I’d been born with a partner, a twin sister. I’d shared a womb with her. And I spent all my life without her.

That strange sense of loss I’d suffered with wasn’t just loneliness. It was the fact that I was missing my twin. A bond my father had severed without telling me.

“I knew Graciella could be the ruler I needed to expand with. I recognized her intelligence from a young age, and that was why I sent her away, to exploit that strength and raise her to be the leader I wanted to count on as I grew my empire and wealth.”

“I can’t believe this…” I didn’t say it out loud to him to express my opinions. He wouldn’t care about my reaction. I just had to speak it to vent the thought out of my mind.

“It’s unfortunate that the Carmello men have to be such sore losers.” He twisted his lips as he rubbed the back of his head. “They just had to be so bitter about losing that idiot she’d gone back to kill.” He shrugged. “Play stupid games, win stupid prizes. They just had to get angry and put a hit on me like that. Not that they’d ever win. They’ll never succeed.
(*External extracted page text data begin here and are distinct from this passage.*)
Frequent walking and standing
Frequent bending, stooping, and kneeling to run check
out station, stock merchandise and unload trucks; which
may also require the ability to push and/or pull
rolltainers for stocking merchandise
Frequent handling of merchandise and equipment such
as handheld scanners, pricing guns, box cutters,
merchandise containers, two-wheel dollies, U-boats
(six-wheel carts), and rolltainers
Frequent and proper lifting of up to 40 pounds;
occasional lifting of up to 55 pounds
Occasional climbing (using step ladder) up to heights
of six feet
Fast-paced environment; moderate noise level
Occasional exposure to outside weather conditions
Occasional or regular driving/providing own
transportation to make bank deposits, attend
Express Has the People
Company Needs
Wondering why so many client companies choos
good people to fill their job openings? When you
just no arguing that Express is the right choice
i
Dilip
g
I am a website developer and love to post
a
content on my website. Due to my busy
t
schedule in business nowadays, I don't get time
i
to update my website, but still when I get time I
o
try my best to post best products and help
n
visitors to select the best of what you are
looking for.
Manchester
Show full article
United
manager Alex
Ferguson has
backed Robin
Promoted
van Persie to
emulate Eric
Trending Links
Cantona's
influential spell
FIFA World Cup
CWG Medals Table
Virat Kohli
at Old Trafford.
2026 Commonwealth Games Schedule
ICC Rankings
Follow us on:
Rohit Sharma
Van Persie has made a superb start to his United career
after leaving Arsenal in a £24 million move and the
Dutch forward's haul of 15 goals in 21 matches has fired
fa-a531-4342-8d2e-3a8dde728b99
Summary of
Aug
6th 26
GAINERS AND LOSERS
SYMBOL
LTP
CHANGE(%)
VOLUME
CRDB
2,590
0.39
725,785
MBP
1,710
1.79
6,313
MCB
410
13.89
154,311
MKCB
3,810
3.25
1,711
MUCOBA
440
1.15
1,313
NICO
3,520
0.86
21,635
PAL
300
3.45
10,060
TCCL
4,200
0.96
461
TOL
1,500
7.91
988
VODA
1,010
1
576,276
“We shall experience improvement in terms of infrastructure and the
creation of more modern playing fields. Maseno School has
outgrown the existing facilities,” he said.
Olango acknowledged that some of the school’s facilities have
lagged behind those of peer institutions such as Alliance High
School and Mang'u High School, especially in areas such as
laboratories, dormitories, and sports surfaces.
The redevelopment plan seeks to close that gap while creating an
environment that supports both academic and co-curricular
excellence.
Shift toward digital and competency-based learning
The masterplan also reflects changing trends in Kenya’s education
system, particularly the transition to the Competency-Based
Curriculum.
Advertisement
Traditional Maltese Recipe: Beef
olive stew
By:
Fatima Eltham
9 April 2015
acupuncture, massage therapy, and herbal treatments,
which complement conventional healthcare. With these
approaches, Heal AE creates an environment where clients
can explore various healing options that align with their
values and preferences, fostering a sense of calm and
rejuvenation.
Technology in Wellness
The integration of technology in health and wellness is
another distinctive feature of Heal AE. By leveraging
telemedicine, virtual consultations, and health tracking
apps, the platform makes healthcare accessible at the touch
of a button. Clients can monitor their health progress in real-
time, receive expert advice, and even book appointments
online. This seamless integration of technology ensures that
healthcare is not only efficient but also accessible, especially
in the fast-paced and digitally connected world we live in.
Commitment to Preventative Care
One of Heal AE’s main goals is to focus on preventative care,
I’ve got enough morons out there who owe me favors and will tip me off to when I can hide.”

“That’s your problem. This has nothing to do with me .” Anger rose hotter, and I wanted to scream it. “I cut ties with you. This is your problem, not mine. This is… her problem. Not mine!”

All I wanted was to live my life free from his corruption and evil. To start a future with a family of my choosing.

“Do you think I give a fuck about you?” He shook his head and laughed. “I don’t give a shit about you. I never have. I wouldn’t have reached out to you. You just happened to be noticed and those idiots thought you were Graciella. I don’t know, with how you’ve let yourself go, but it’s working out in my favor and I’d be a fool to ignore the opportunity for the Cartel to feel like they can get an eye for an eye from Graciella killing that idiot they call a leader.”

He watched me as I sat there silently. Dread built, and I struggled not to panic.

“Now they can just see ‘her’ get killed. In broad daylight.”

My jaw hung open. “Wait. You put the hit on me?”

He nodded. “Why not? Let them kill you and think they’ve gotten her. Then a few months later and a little plastic surgery, she can slip right back into doing business as usual with me. Then she’ll never be bothered again.”

Blood drained from my face and I felt myself go numb.

He was sacrificing me to spare the twin sister I never knew I had.